### Problem to solve
Find each line below that includes "table", then copy it.

-- Data excerpts follows --

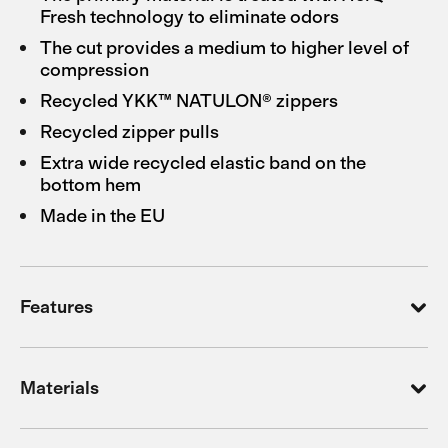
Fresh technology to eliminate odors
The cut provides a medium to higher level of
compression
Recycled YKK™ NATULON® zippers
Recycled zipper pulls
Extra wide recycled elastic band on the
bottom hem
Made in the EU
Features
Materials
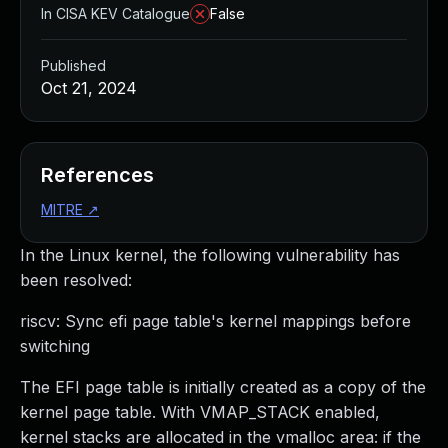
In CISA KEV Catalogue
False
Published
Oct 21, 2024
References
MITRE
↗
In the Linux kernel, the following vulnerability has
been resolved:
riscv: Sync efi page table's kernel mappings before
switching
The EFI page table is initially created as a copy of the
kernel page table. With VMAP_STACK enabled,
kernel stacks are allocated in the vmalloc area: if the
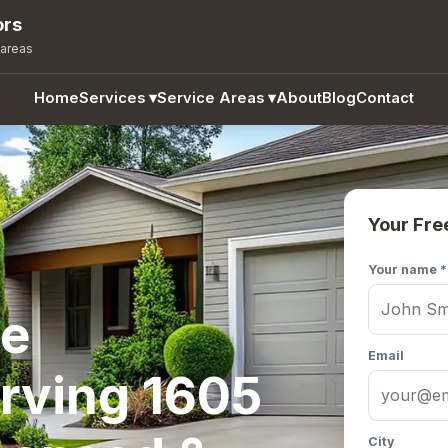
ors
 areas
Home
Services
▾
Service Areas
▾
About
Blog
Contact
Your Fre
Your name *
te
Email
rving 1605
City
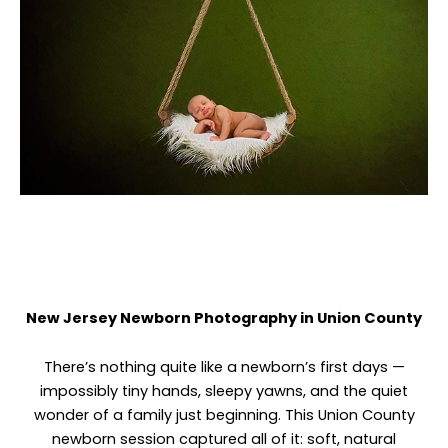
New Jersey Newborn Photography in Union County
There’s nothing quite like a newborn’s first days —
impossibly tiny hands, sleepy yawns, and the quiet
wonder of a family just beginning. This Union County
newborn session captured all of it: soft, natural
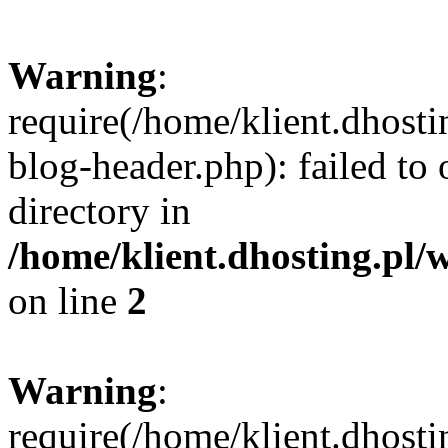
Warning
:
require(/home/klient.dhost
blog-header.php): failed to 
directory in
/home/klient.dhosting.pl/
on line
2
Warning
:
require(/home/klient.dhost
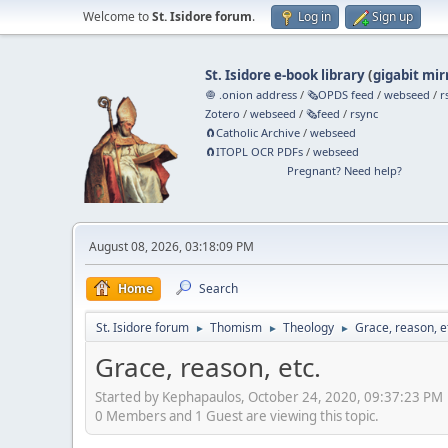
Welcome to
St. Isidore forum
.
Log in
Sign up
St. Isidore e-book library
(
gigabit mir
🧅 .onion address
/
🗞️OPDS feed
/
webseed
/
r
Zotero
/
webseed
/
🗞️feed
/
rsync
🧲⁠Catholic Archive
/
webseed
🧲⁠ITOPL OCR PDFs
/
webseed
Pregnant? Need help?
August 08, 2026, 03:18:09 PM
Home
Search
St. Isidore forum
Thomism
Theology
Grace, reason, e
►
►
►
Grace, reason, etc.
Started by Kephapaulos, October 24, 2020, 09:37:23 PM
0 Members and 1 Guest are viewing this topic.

-- Data excerpts concluded --

### Solution for this problem
riscv: Sync efi page table's kernel mappings before
The EFI page table is initially created as a copy of the
kernel page table. With VMAP_STACK enabled,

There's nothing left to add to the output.